The modest North Taurid shower favors the Northern Hemisphere, and might exhibit as many as 5 to 10 meteors per hour in a dark sky. The peak is expected to fall on the night of November 11/12. But should you have clear skies these next few evenings (November 9/10 or 10/11), keep in mind that the meteor rates may nearly be the same as on the peak night of November 11/12. Although you can start watching this shower at mid-evening, these meteors usually don’t show their best stuff till late night, or around the midnight hour. That’s true no matter where you live worldwide. Moreover, the sky won’t really darken until after the moon sets – around midnight at mid-northern latitudes.
The night sky is chock-full of planets in November 2013, starting with the brightest of them all at nightfall. Simply look into the southwest to west sky at dusk and nightfall to get an eyeful of Venus, the queen of planets. This world ranks as the third-brightest luminary to bedeck the heavens, after the sun and moon. Venus follows the sun below the horizon at early evening, or around 7 to 8 p.m. local time at mid-northern latitudes.

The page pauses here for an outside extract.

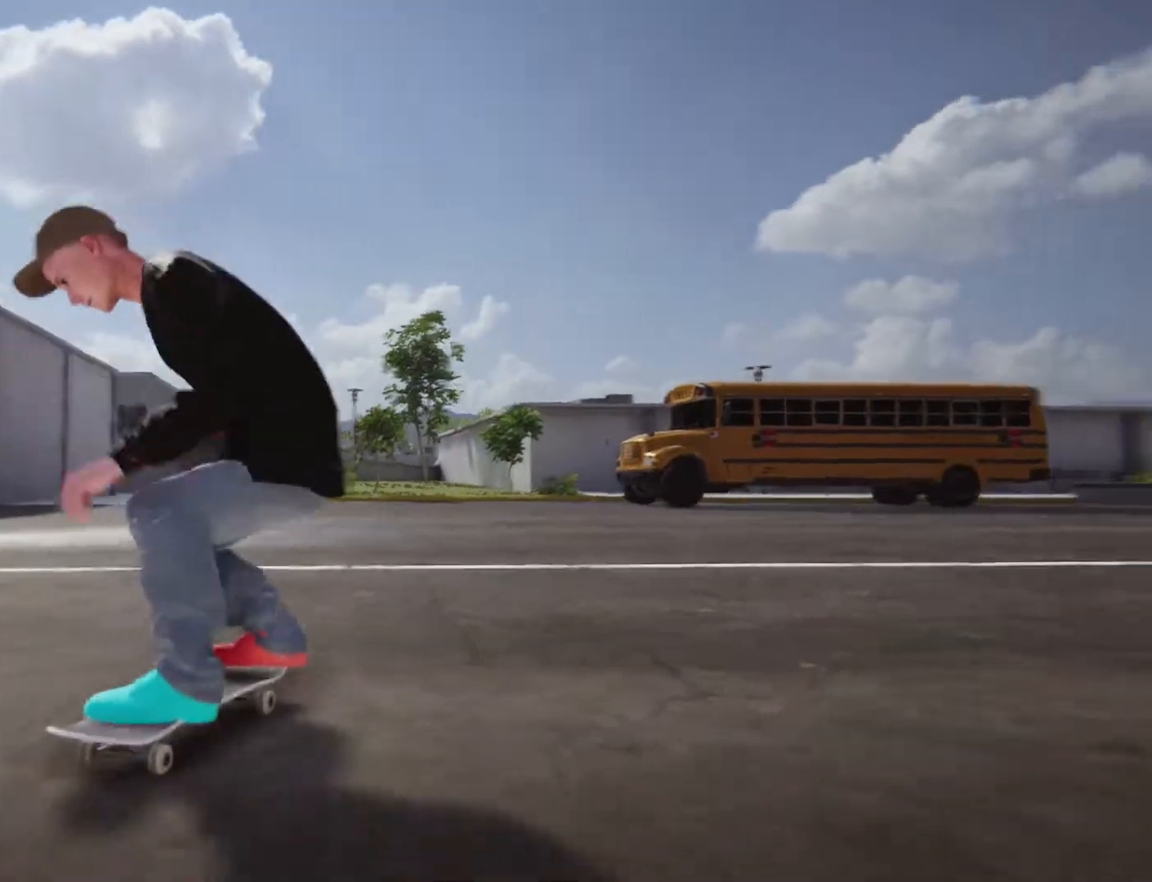
{"dt_ms": 500, "buttons": [], "left_stick": "left", "right_stick": "center", "events": [[233, "left_stick", "up"], [350, "left_stick", "center"], [417, "left_stick", "left"]]}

About one and one-half hours after Venus sets, the king planet Jupiter rises in the east-northeast sky somewhere around 8:30 to 9:30 p.m. local time, as seen from mid-northern latitudes. After Jupiter rises, this dazzling world will be out all night long. Jupiter – the fourth-brightest celestial luminary after the sun, moon and Venus – soars highest in the sky at or near 4 a.m. local time.
Mars rises due east by around 2 a.m. The red planet is easily visible to the unaided eye but nowhere matches the brilliance of Venus or Jupiter. In fact, it’s not even as bright as Regulus, the brightest star in the constellation Leo. If you’re familiar with Leo, you should be able to spot the planet Mars.

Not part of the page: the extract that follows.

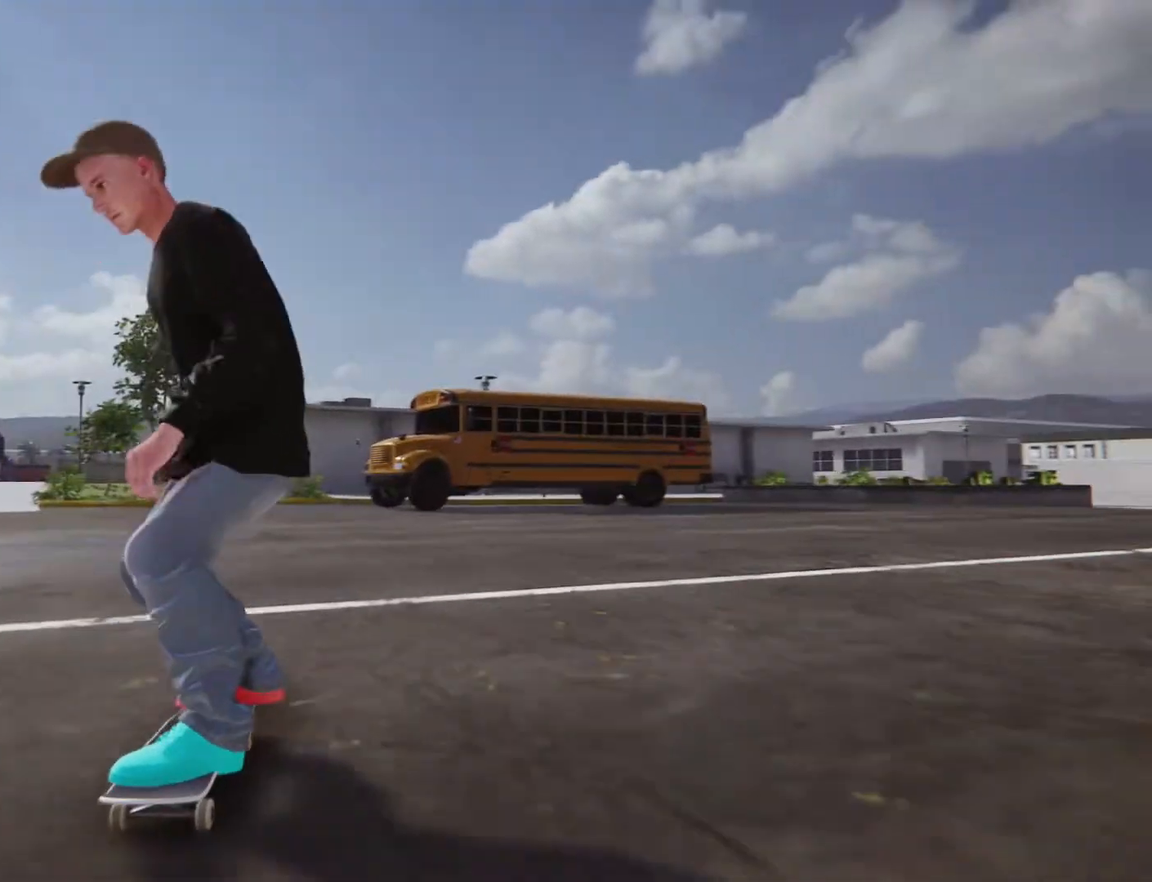
{"dt_ms": 1000, "buttons": ["CROSS"], "left_stick": "center", "right_stick": "center", "events": [[500, "left_stick", "center"], [600, "CROSS", "down"]]}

Finally, as the morning darkness begins to give way to dawn, seek for Mercury, the innermost planet, near Spica, the brightest star in the constellation Virgo. Mercury lurks low in the eastern sky about one hour before sunrise. Mercury will be brighter and easy to see a week from now, on the peak nights of Leonid meteor shower.
Why not make a night of it? Watch Venus this early evening, Jupiter from mid-evening till daybreak, the North Taurid meteors from late evening until dawn, and for Mars and Mercury in the morning hours.